I looked around for Grandpa and Pops, but didn't see them around. Grandpa was likely asleep in his room, not big on late-night parties, and also seemingly more into trying to find a woman of substance to settle down with than a clubwhore to suck him off. Pops was probably getting lucky. So was Junior, judging by the number of clubwhores that had been hanging around when I'd come in.

I finished my beer, had some pizza when it was delivered, and was just going for my second round when all of a sudden, Creedence cut off.

There was a chorus of objections before everyone turned to find Chewy standing next to the speaker, face grim.

My stomach dropped as I looked at my vice president. I'd known him for a long time. He didn't need to say anything for me to know something was horribly wrong.

My gaze shot around the club, noticing Grandpa, Pops, Junior, Munch, and Dutch still weren't present at the party.

Had Grandpa not been upstairs like I'd thought? Were Pops, Junior, and Munch not getting busy like I'd assumed? Had Dutch stumbled out, shit-faced, and found himself in some sort of trouble?

My stomach twisted as my heart tripped into overdrive as I stood, moving forward across the room toward Chewy.

"I'm afraid we have to cut the celebration short tonight," Chewy said. "I have a very serious issue to bring to your attention," he added as his gaze cut to me.

Something in his eyes sent a chill through my body, made me stop mid-stride.

Very little scared me in life.

But something about the look he gave me fucking terrified me.

It was a strange, foreign sensation that had a cold sweat breaking out over every inch of skin, making a chill course through me.

"What's going on?" I asked, my voice sounding small, choked.

"That's the question we have for you, I'm afraid," Chewy said, nodding to someone behind me.

A second later, two of my men moved around my sides to stand by Chewy, each unfolding poster boards that they'd folded in thirds like some fucking school science project.

And I knew.

I knew right that moment what was happening.

Before I even saw what was on those boards.

I felt like my stomach dropped out of my body as I watched men flanking Chewy glare at me as the others started to get up, going to get closer looks at the pictures on those boards.

Pictures of me.

There were several of me on the roof of the laundromat, looking at the Henchmen compound.

I could excuse that when I had a chance to talk.
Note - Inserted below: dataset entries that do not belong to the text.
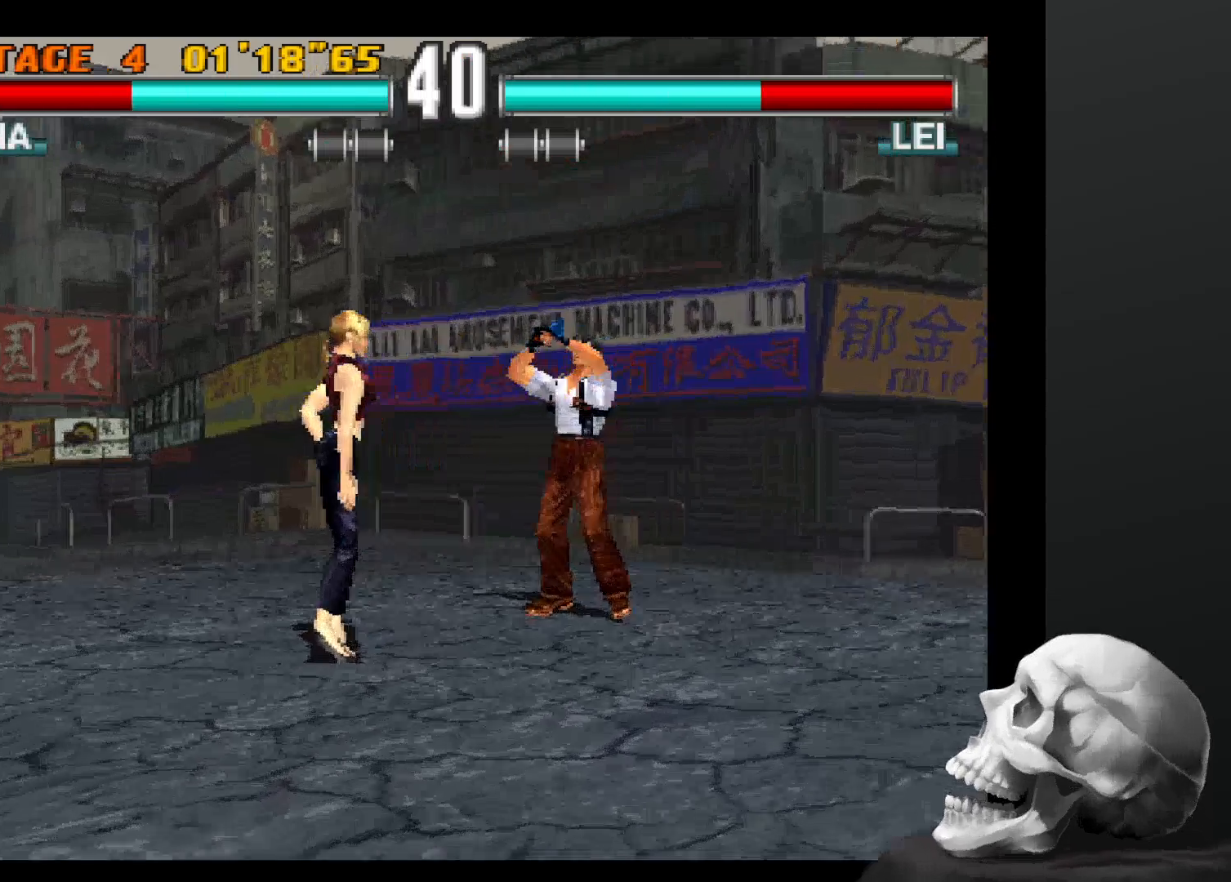
{"dt_ms": 500, "buttons": [], "left_stick": "left", "right_stick": "up", "events": [[34, "left_stick", "up"], [67, "right_stick", "down"], [134, "left_stick", "down"], [200, "right_stick", "up"], [300, "right_stick", "down"], [400, "right_stick", "up"], [434, "left_stick", "up-left"], [500, "left_stick", "left"]]}
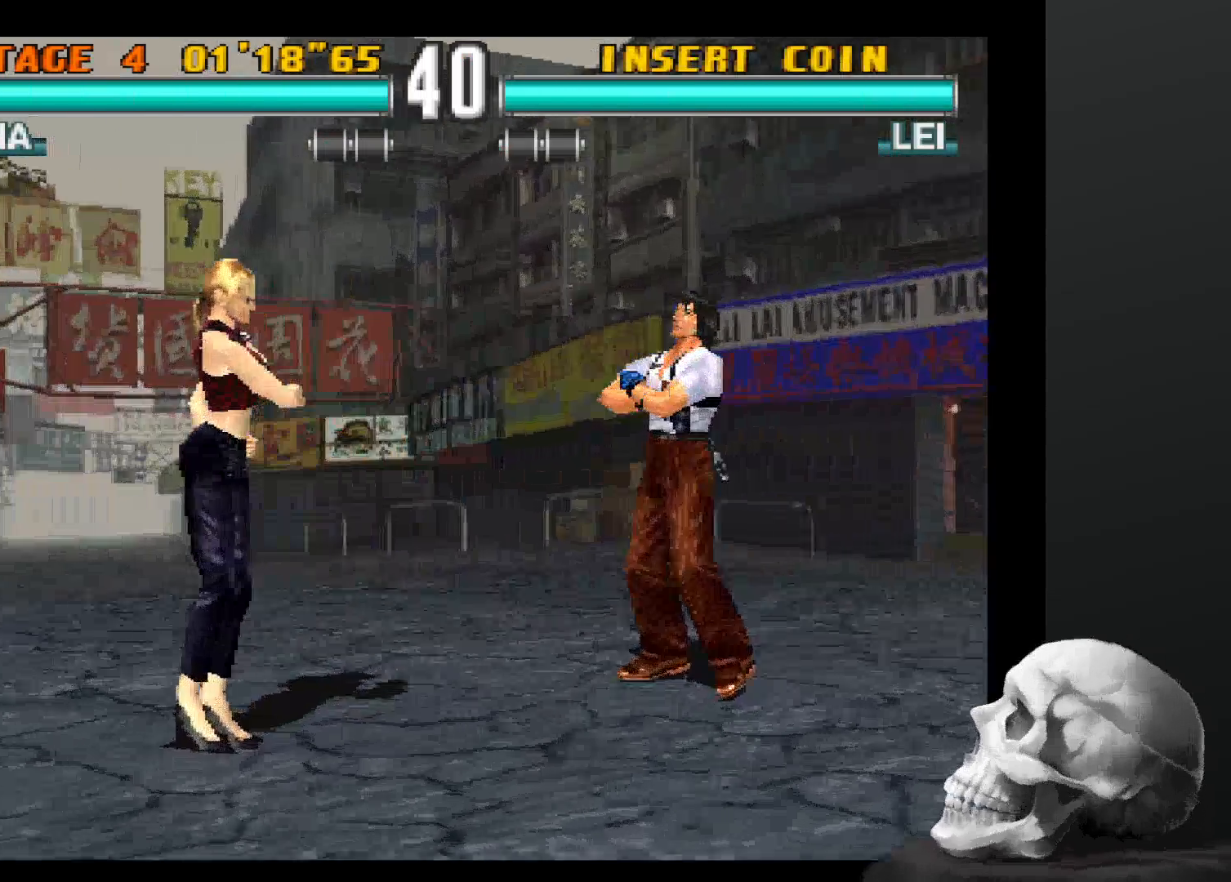
{"dt_ms": 500, "buttons": [], "left_stick": "down", "right_stick": "up", "events": [[34, "left_stick", "down"], [67, "right_stick", "left"], [167, "left_stick", "up-left"], [167, "right_stick", "up"], [267, "left_stick", "down-left"], [334, "right_stick", "down-left"], [367, "left_stick", "up"], [467, "left_stick", "down"], [467, "right_stick", "up"]]}
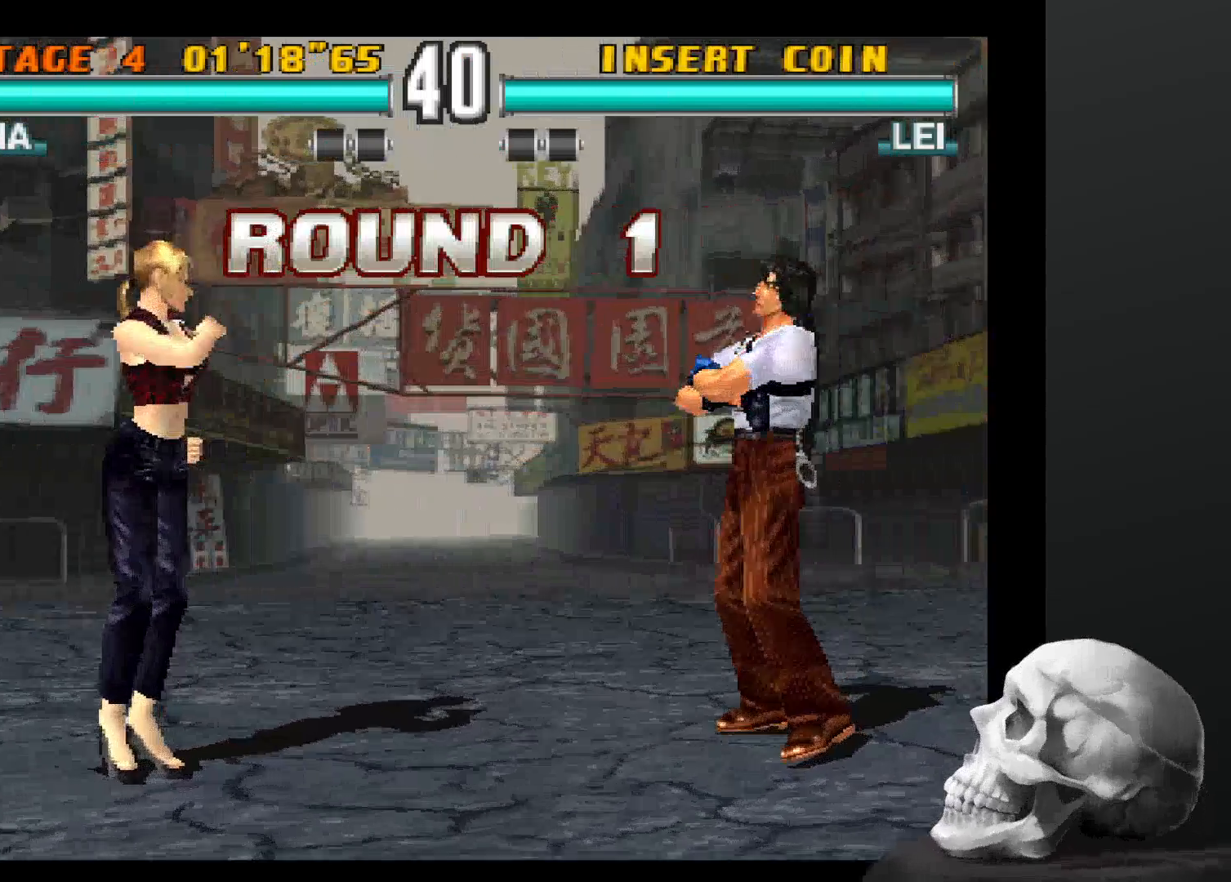
{"dt_ms": 500, "buttons": [], "left_stick": "center", "right_stick": "center", "events": [[100, "right_stick", "center"], [134, "left_stick", "center"]]}
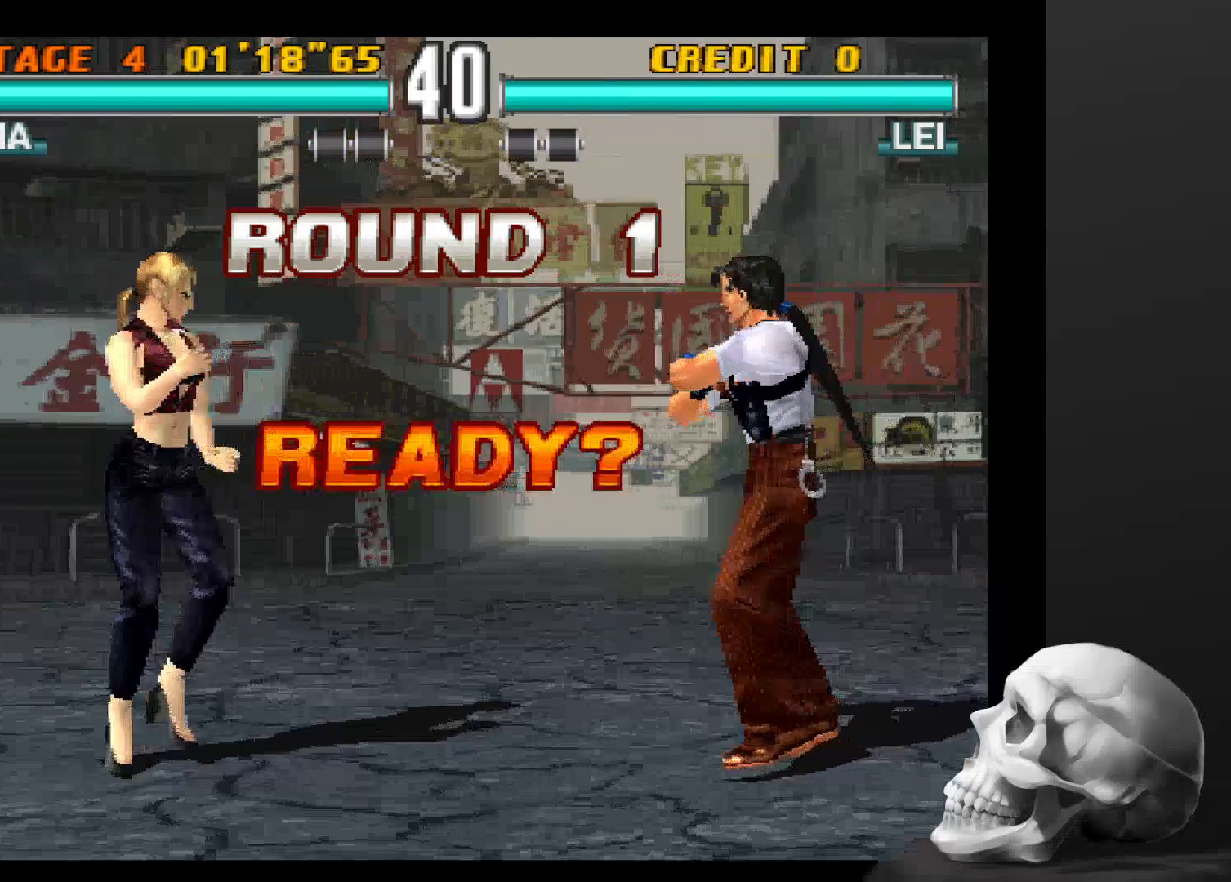
{"dt_ms": 500, "buttons": [], "left_stick": "center", "right_stick": "center", "events": []}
Explain that I was watching the club to see if someone else was watching the club, seeing if I could catch a glimpse of the wolf that was at both our gates whenever we weren't looking out.

But then there were a few of me checking out Fallon's new home.

That, well, that would not be easy to explain. Maybe in the past, I could have. Before I'd buried a body with the man, back when I could say that I was keeping an eye on the enemy.

Then, somehow, there was one of me at the diner that night I'd happened in after a movie. It was a picture from outside of me in the giant window, my head rested on my hand, staring after Fallon in a way that could only be called longingly. Even the densest of my men would see that.

Chewy had just come into town then.

How had he even found me?

Had he somehow gotten some of my men to watch me while he was gone?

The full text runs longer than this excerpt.